LeserInnenbriefe

Nr. 27 –

Legitim angepisst

«Für einen Neandertaler wäre auch Zizek ein ‹Schneeflöckchen›. So what? Die Steinzeit ist vorbei.», WOZ Nr. 25/2017

Fabian Ludwigs Analyse der Funktion der Political-Correctness-Rhetorik endet mit der schwammigen Strategie, «das obszöne Geniessen nicht in ihr Programm (das der Linken)» einzuschreiben. Na ja! Ein bisschen mehr Mut zur Selbstkritik darfs schon sein: Die Alternative dazu wäre aufzuzeigen, was Freiheit ist; dass Freiheit nicht das ist, was vorherrscht, sondern dass Freiheit Möglichkeiten, den eigenen Bedürfnissen gerecht zu werden, bedeutet. Das bedeutet aufzuzeigen, dass Sexismus, Rassismus und Nationalismus konstruierte Normensysteme sind, die Freiheit nehmen, weil sie Menschen aufgrund vermeintlich natürlicher Kategorien normieren und folglich entindividualisieren; es bedeutet aufzuzeigen, dass, wer im Kapitalismus kaum Geld hat, auch kaum Möglichkeiten, daher kaum Freiheit hat; es bedeutet aufzuzeigen, dass all das Hierarchien sind, die als solche jedem nur halbwegs brauchbaren Freiheitsverständnis widersprechen.

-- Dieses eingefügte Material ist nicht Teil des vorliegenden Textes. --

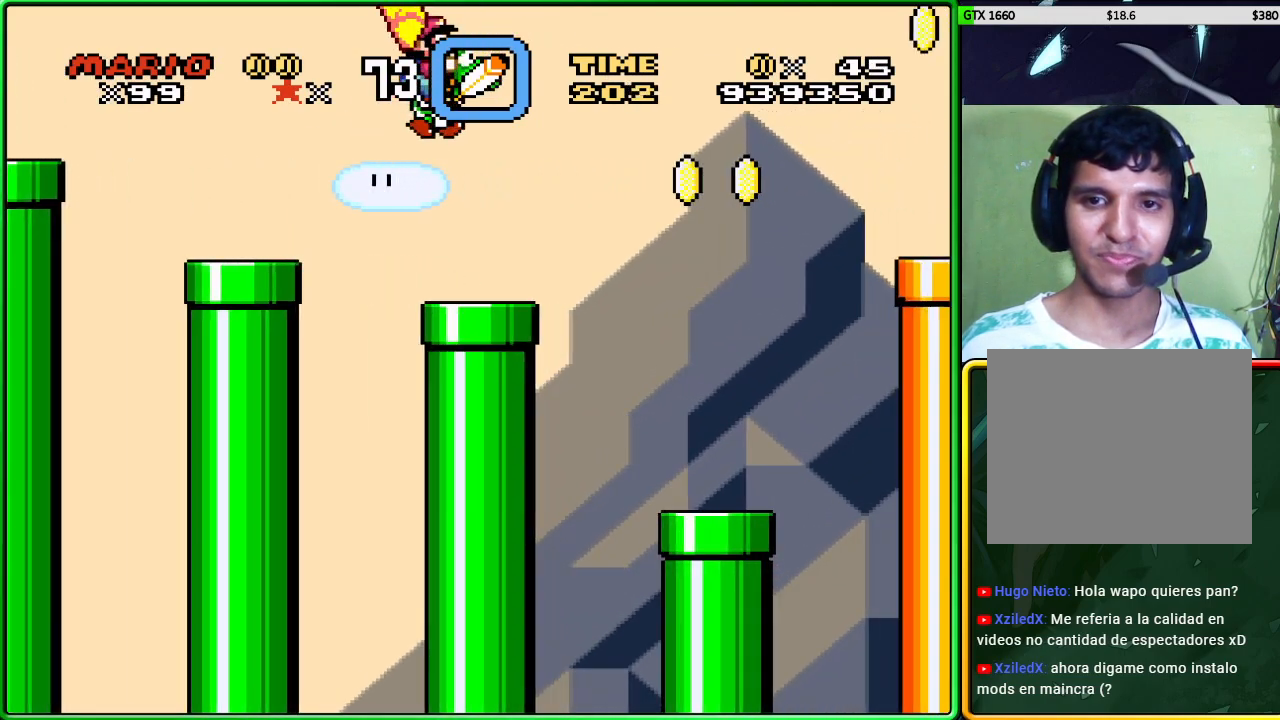
{"buttons": ["X"], "left_stick": "right", "events": [[150, "left_stick", "center"], [283, "left_stick", "right"]]}
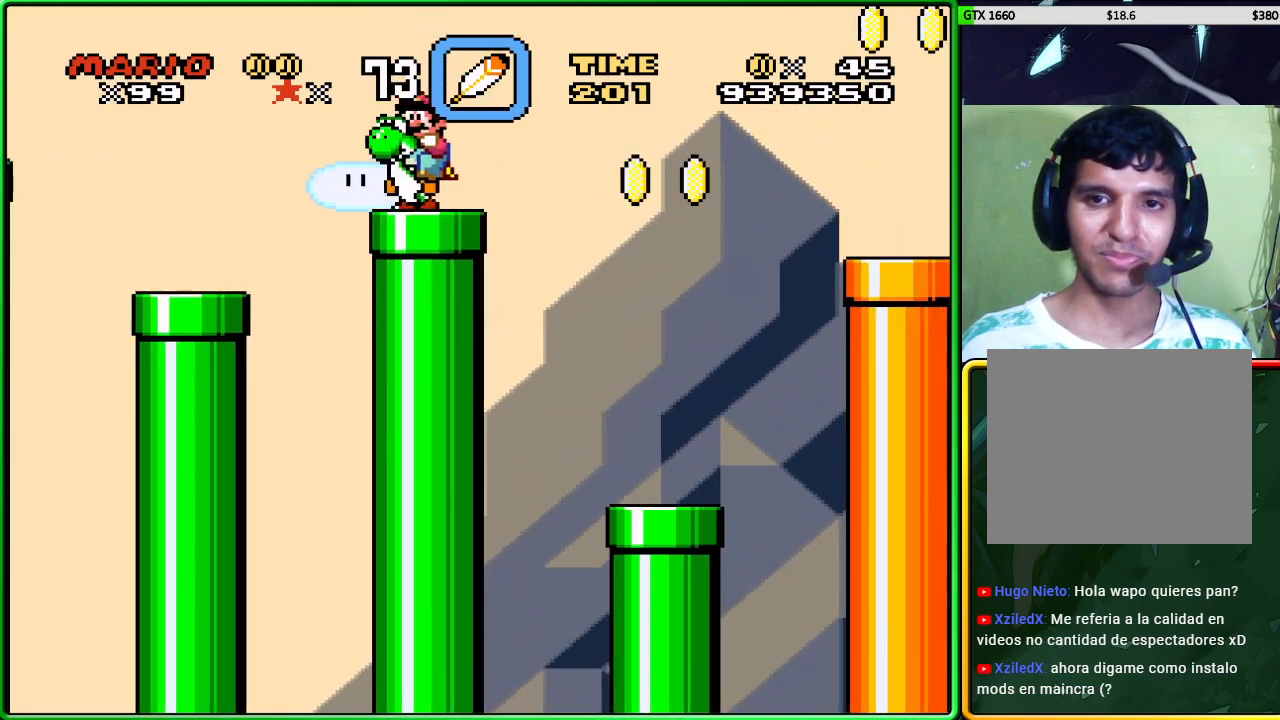
{"buttons": ["X"], "left_stick": "right", "events": [[17, "A", "down"], [383, "A", "up"]]}
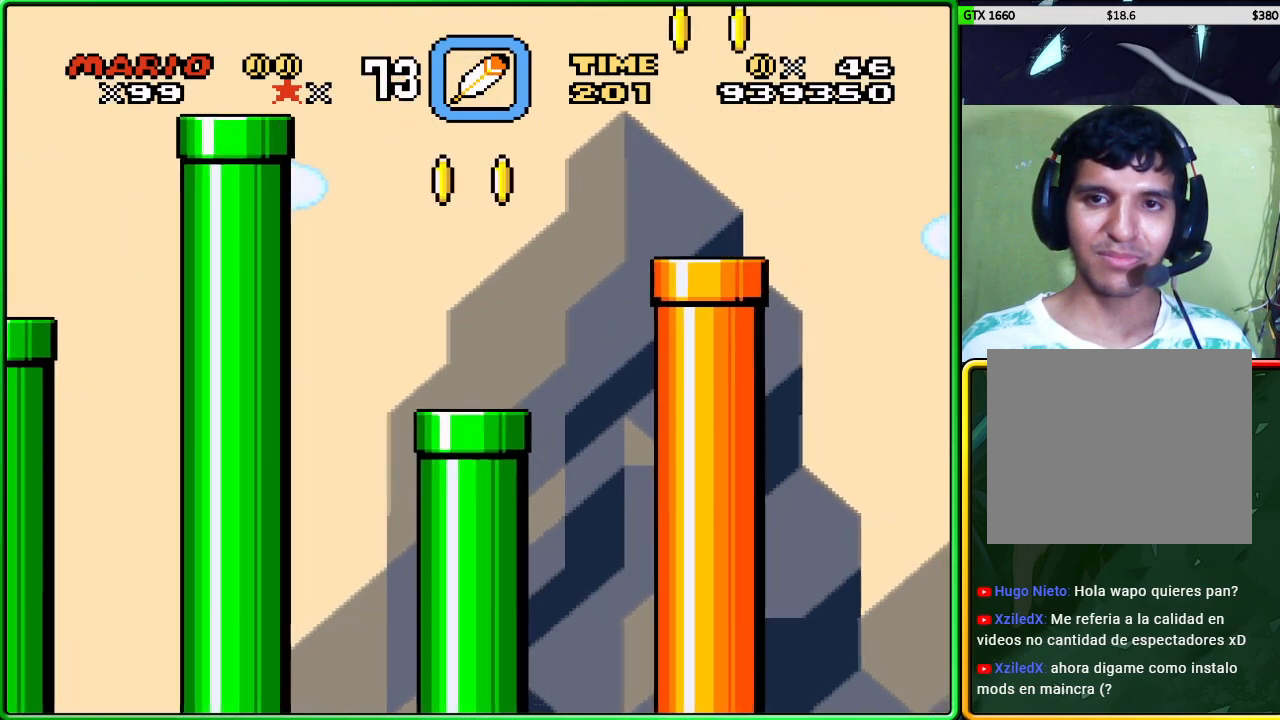
{"buttons": ["A", "X"], "left_stick": "left", "events": [[17, "A", "down"], [417, "left_stick", "center"], [483, "left_stick", "left"]]}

Und all das sollte die Linke – wenn sie endlich vorwärtskommen will – nicht mit einer belehrenden altruistischen Rhetorik vertreten, sondern mit dem klaren radikalen Standpunkt: Ich ermächtige mich jetzt selbst; hol mir die Freiheit, die mir all jene hierarchischen Systeme verunmöglichen. Wer mitmachen will, sich also selbst ermächtigen, sich emanzipieren und sich gegen Hierarchien stellen will, soll mitmachen. Wer weiter in Unfreiheit leben will, soll doch auch das machen, solange ich, sprich andere davon unbeeinflusst bleiben. Das bedeutet dann halt in letzter Konsequenz, dass unser hegemoniales System, das voll Hierarchien ist, keinen Platz mehr hat. Aber hey, good News für all die masochistischen HierarchistInnen: Euch bleibt die Religionsfreiheit. Die genervte, ja «angepisste» Art ist dabei nicht nur legitim, weil Hierarchien schlicht unterdrückend sind, sondern auch notwendig, um sich authentisch gegen Hierarchien zu stellen und um aus der Belehrung der Menschen herauszukommen und Tacheles zu reden.

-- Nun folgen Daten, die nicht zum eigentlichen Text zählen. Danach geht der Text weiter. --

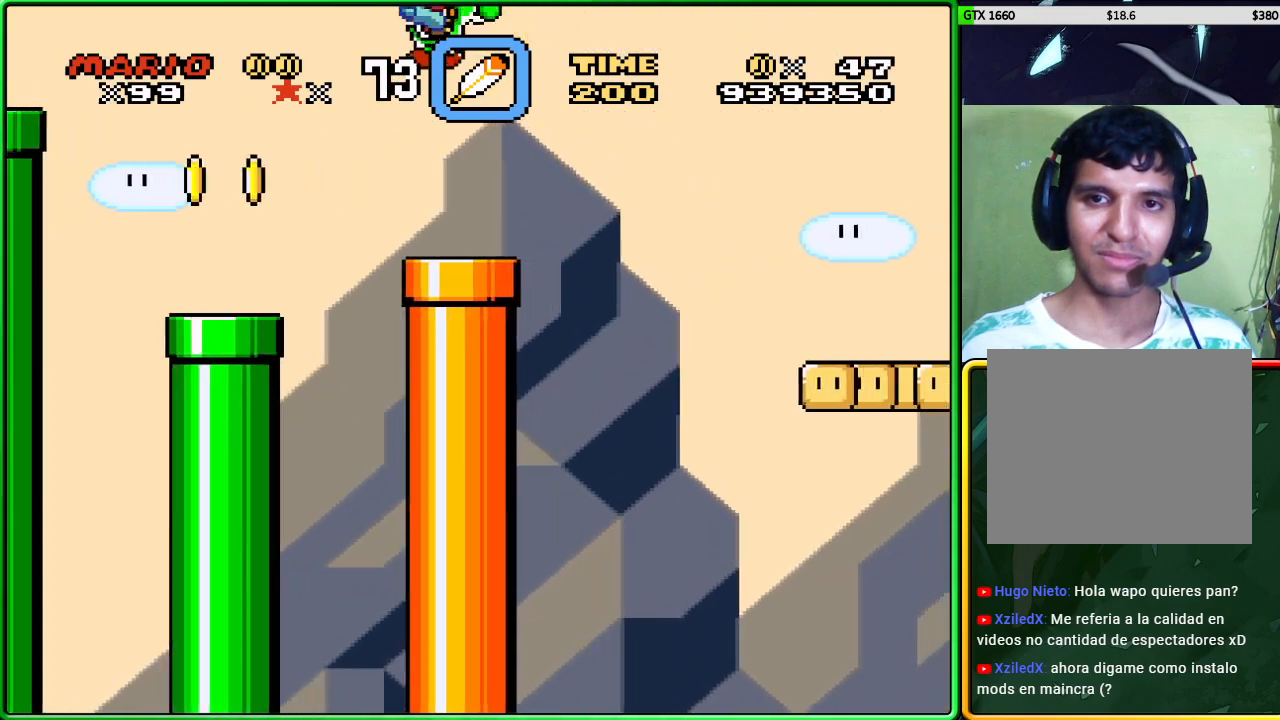
{"buttons": ["X"], "left_stick": "right", "events": [[150, "A", "up"], [233, "left_stick", "center"], [467, "left_stick", "right"]]}
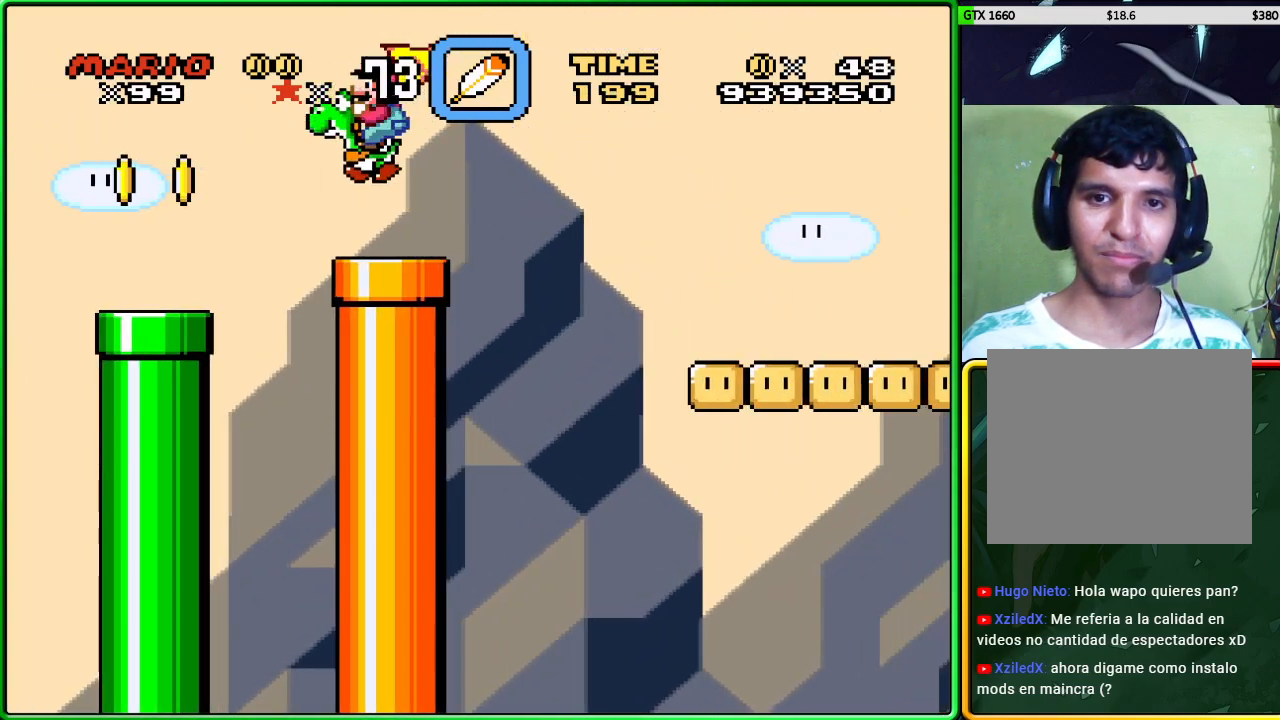
{"buttons": ["X"], "left_stick": "right", "events": [[183, "A", "down"], [383, "A", "up"]]}
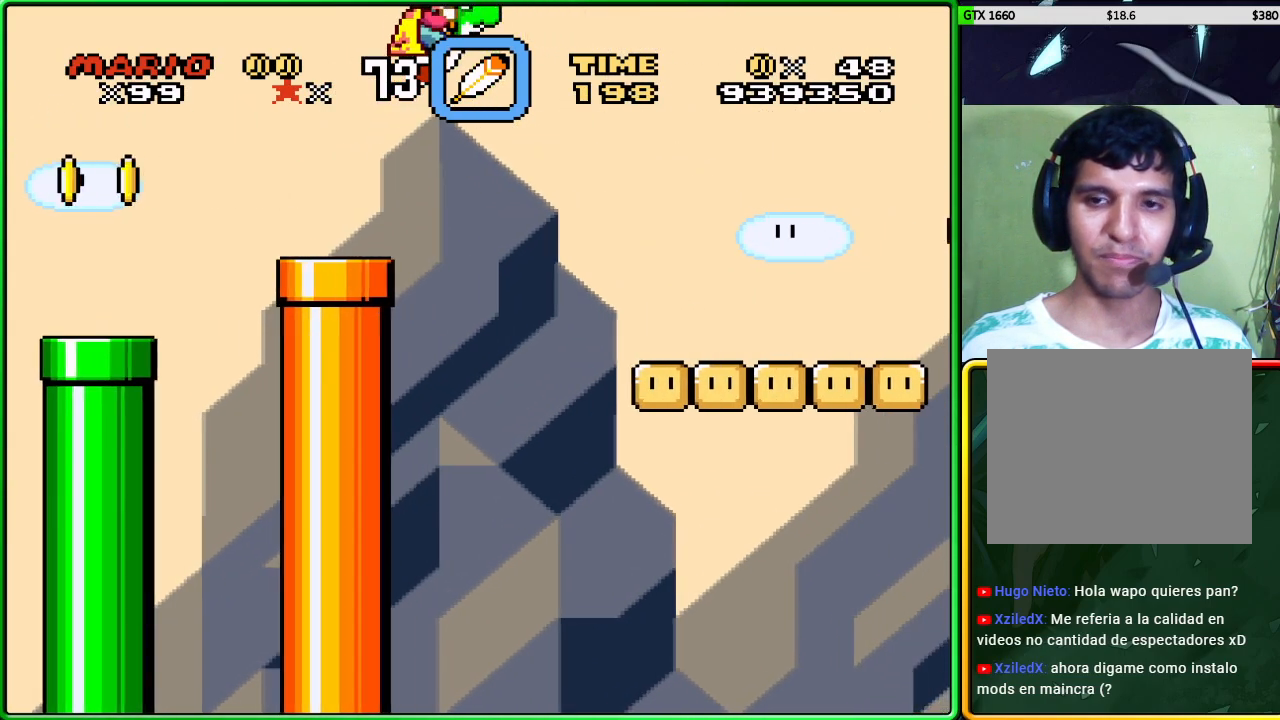
{"buttons": ["X"], "left_stick": "right", "events": []}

Ein solcher Diskurs lässt dann an eine Denunzierung durch selbstmitleidiges Klagen über Political Correctness nicht einmal mehr denken. Denn er nimmt subjektiv die genau gleiche Funktion wie die Klage über die Political Correctness ein: Er verspricht Freiheit, ein Ende der hierarchisierenden Normen und damit ein Ende der Hierarchien selbst. Er verspricht Selbstermächtigung. Nur nimmt ein solcher Diskurs diese Funktion eben auch objektiv ein …

Diego Gehrig, per E-Mail

Appell an die «Lohnsklaven»

«Die nationale Politik ist zur Geisel der Investoren geworden», WOZ Nr. 25/2017

Da widerspricht sich der Harvard-Ökonom Dani Rodrik aber fundamental! Die sogenannten Linken können bei Wahlen nur national gewählt werden. Auch wenn sie sich noch so internationalistisch geben. Das ist so und war immer so (Rüstungskredite vor dem Ersten Weltkrieg) und wird auch so bleiben. Wir haben nicht zu wenig Patriotismus, sondern zu viel. Denn der Feind ist immer auch im eigenen Land. Das (jetzt auch) globalisierte Gesamtkapital kennt weder Grenzen noch Nationen, es tut nur so und täuscht damit seine Gegner, und das sind die Lohnsklaven aller Welt. Die Parole hiess und heisst immer noch «Für Gott und Vaterland».

Lohnsklave, warum lässt du dich so verarschen? Musst du tatsächlich zuerst wieder in einen Krieg ziehen, bis du dich erhebst und nicht mehr auf die liberalen Scheisser (68er-Jargon) hörst?

Paul Jud, per E-Mail

Corbyn und die Medien

«Auf allen Kanälen: Ach, dieser ewige Rebell», WOZ Nr. 24/2017

Gratuliere, endlich ein Artikel, der auf diese offensichtliche Schieflage in den Medien hinweist. Ich frage mich, ob diese weitgehenden Parallelen nur mit «Scheren im Kopf» oder noch weiteren Beeinflussungen zustande kommen.